Allemagne : Forêt contre charbon




Une des luttes qui fait l’actualité écologique en Allemagne est celle de la forêt de Hambach : de l’action directe au lobbying, l’enjeu est de protéger une forêt millénaire menacée par l’extension d’un mine à charbon.

Depuis 2012, un groupe d’activistes se réclamant pour la plupart de l’anarchisme s’acharne à occuper la forêt d’Hambach, en confrontation avec les autorités et RWE, un des groupes majeurs de l’énergie en Allemagne, qui en est officiellement propriétaire.

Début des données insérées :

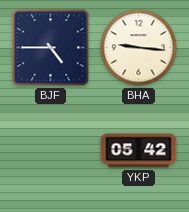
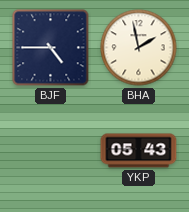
BHA: 9:16 -> 1:58
YKP: 05:42 -> 05:43
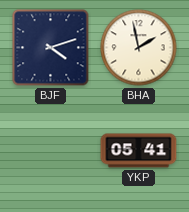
BJF: 4:45 -> 4:12
YKP: 05:43 -> 05:41
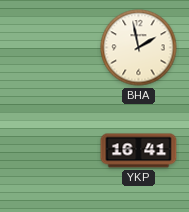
BJF: 4:12 -> none
YKP: 05:41 -> 16:41
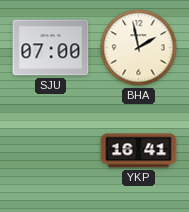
SJU: none -> 07:00
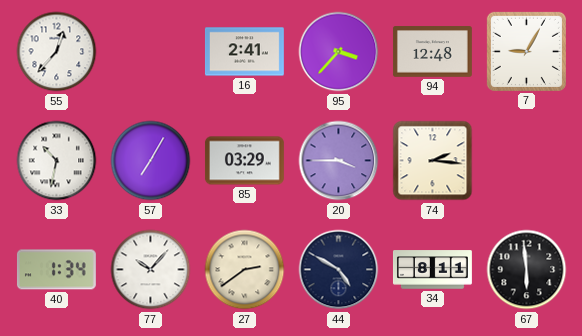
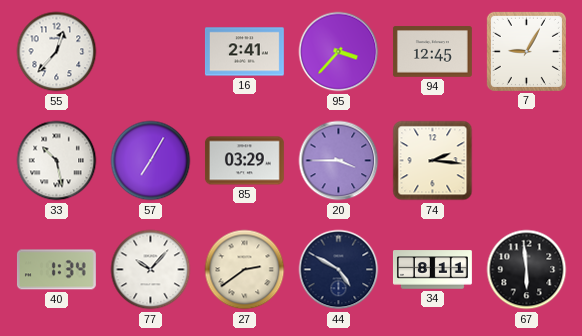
94: 12:48 -> 12:45
33: 10:32 -> 10:28
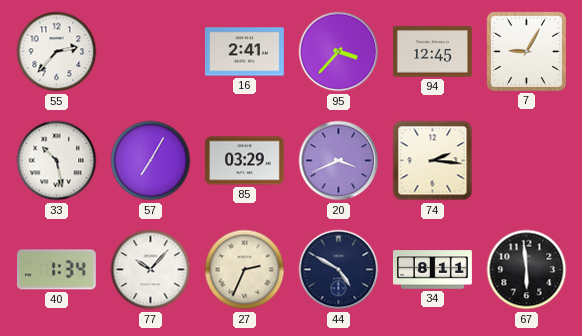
55: 12:37 -> 2:37
20: 3:45 -> 3:41
27: 2:39 -> 2:34
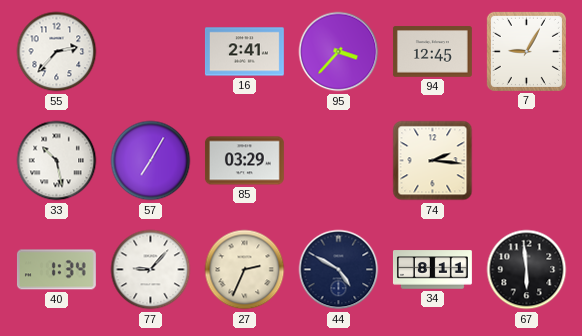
20: 3:41 -> none
77: 10:07 -> 9:07
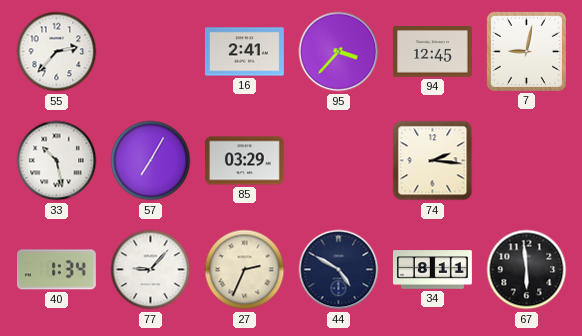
7: 9:05 -> 9:02
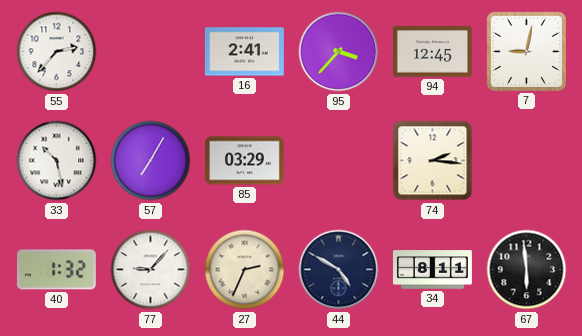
40: 1:34 -> 1:32
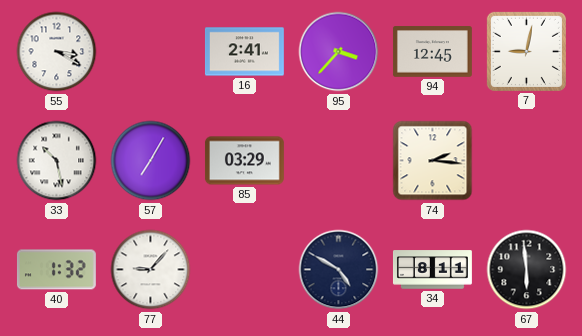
55: 2:37 -> 3:20
27: 2:34 -> none
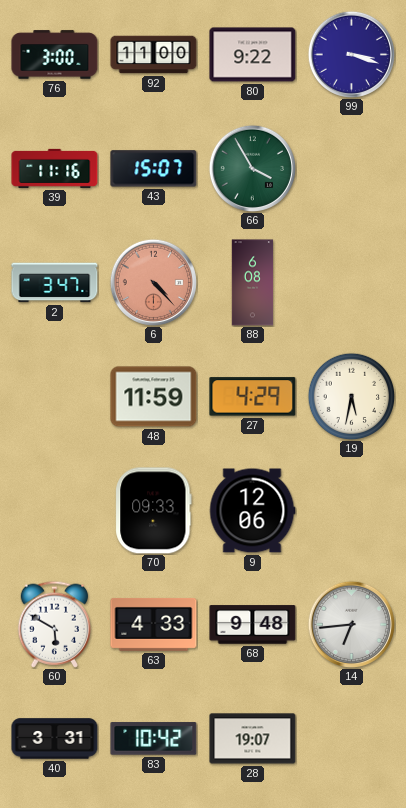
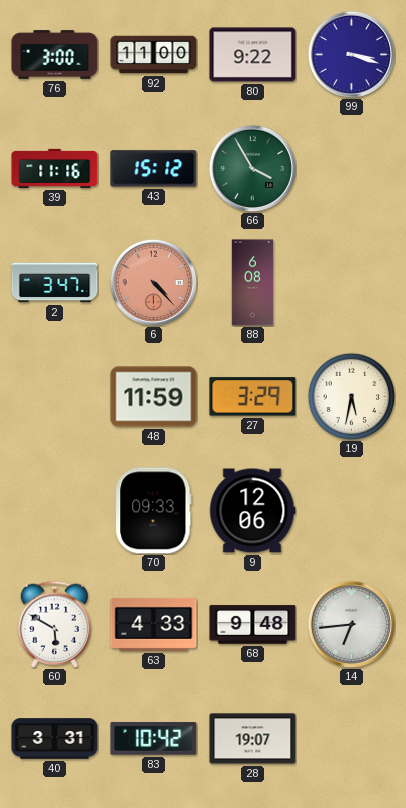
43: 15:07 -> 15:12
27: 4:29 -> 3:29
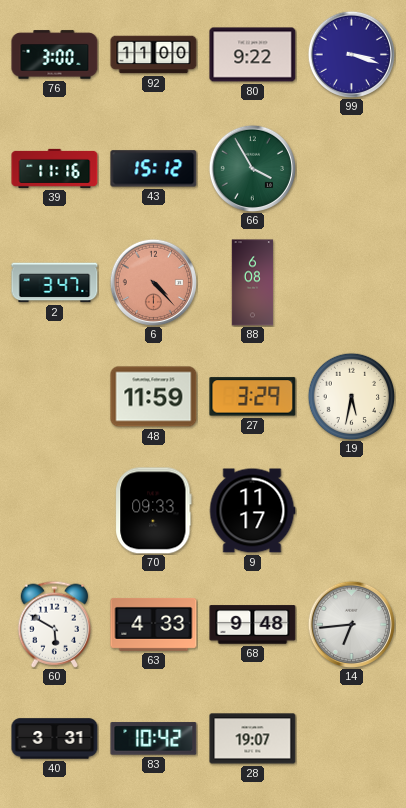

Dans un bassin minier, entre Aix-la-Chapelle et Cologne, le défi est de sauver 1 000 hectares de forêt de l’extraction de lignite, ou charbon brun, considéré comme un des pires combustibles fossiles. « Hambi », surnom donné à cet espace vieux de plusieurs milliers d’années par les militants, était au départ 9 fois plus grand.

Spirale de la répression

Les opérations de police sont régulières et brutales, coordonnées par la sécurité privée de RWE et les forces publiques elles peuvent mobiliser plusieurs centaines d’agents et agentes. Le but est d’empêcher l’installation ­d’une véritable zone à défendre en détruisant régulièrement les cabanes et infrastructures dans une escalade de la violence contraire aux déclarations de bonnes intentions.

L’intimidation et la confiscation de portables et d’ordinateurs sont courantes. Au total plus de 200 procédures d’enquête ont été soutenues par RWE sur la base le plus souvent de fausses accusations. RWE aménage, dans la foulée des opérations coup de poing, des voies d’accès pour les engins de déforestation et les patrouilles comme en mars dernier.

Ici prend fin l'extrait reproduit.